[Opening Extracted information section]

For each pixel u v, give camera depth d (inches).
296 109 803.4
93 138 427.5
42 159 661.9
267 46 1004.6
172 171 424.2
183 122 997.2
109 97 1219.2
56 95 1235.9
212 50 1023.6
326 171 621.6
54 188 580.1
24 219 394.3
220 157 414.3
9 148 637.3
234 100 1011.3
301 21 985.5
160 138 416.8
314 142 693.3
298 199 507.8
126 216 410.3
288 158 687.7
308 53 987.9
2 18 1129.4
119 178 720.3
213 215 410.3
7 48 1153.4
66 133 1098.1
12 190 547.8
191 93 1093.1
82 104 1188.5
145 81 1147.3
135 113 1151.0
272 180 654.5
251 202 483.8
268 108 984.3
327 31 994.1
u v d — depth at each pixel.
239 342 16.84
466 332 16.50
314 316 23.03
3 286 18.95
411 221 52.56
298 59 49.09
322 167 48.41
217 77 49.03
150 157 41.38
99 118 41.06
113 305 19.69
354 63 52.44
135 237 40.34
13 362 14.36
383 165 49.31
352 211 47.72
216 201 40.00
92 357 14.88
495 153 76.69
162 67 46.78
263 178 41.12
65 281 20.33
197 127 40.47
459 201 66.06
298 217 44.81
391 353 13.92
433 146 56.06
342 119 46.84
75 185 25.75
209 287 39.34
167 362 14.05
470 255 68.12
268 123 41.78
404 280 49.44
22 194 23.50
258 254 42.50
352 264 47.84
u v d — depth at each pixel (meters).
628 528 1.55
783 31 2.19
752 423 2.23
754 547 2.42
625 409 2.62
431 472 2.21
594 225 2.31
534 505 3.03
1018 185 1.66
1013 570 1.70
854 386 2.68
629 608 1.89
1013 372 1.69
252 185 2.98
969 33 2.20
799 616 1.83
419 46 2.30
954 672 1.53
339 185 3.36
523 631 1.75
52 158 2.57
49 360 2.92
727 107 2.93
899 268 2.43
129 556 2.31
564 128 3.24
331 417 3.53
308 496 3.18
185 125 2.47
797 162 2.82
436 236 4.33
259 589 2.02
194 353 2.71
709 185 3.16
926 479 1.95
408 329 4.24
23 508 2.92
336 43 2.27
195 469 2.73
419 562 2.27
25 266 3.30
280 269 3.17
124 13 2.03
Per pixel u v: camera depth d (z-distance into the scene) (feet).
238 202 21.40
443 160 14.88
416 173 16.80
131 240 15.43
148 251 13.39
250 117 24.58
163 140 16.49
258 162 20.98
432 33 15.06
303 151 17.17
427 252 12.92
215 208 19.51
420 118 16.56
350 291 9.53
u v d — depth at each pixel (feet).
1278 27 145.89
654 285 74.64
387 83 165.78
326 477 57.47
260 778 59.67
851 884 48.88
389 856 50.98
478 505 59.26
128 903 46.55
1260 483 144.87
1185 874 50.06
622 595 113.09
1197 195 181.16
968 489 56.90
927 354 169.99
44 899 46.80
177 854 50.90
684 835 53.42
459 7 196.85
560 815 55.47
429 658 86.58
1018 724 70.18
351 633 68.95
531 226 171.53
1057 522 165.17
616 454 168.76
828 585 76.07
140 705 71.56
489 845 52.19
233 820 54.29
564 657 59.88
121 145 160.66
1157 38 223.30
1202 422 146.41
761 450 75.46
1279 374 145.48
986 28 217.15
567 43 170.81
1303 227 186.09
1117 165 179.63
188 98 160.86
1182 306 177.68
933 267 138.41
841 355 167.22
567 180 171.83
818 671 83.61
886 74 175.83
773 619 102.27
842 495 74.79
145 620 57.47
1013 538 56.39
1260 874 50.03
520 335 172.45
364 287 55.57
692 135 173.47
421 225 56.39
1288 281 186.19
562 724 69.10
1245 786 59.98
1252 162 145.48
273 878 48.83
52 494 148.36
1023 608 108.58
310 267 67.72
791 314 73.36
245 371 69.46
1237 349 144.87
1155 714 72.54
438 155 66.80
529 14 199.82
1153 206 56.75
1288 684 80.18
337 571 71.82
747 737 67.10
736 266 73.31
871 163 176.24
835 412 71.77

[Closing Extracted information section]

Work instructions
Nothing but the lines from the start of the data through the line holding "251 202 483.8" should be restated, and each one exactly.

Written solution
For each pixel u v, give camera depth d (inches).
296 109 803.4
93 138 427.5
42 159 661.9
267 46 1004.6
172 171 424.2
183 122 997.2
109 97 1219.2
56 95 1235.9
212 50 1023.6
326 171 621.6
54 188 580.1
24 219 394.3
220 157 414.3
9 148 637.3
234 100 1011.3
301 21 985.5
160 138 416.8
314 142 693.3
298 199 507.8
126 216 410.3
288 158 687.7
308 53 987.9
2 18 1129.4
119 178 720.3
213 215 410.3
7 48 1153.4
66 133 1098.1
12 190 547.8
191 93 1093.1
82 104 1188.5
145 81 1147.3
135 113 1151.0
272 180 654.5
251 202 483.8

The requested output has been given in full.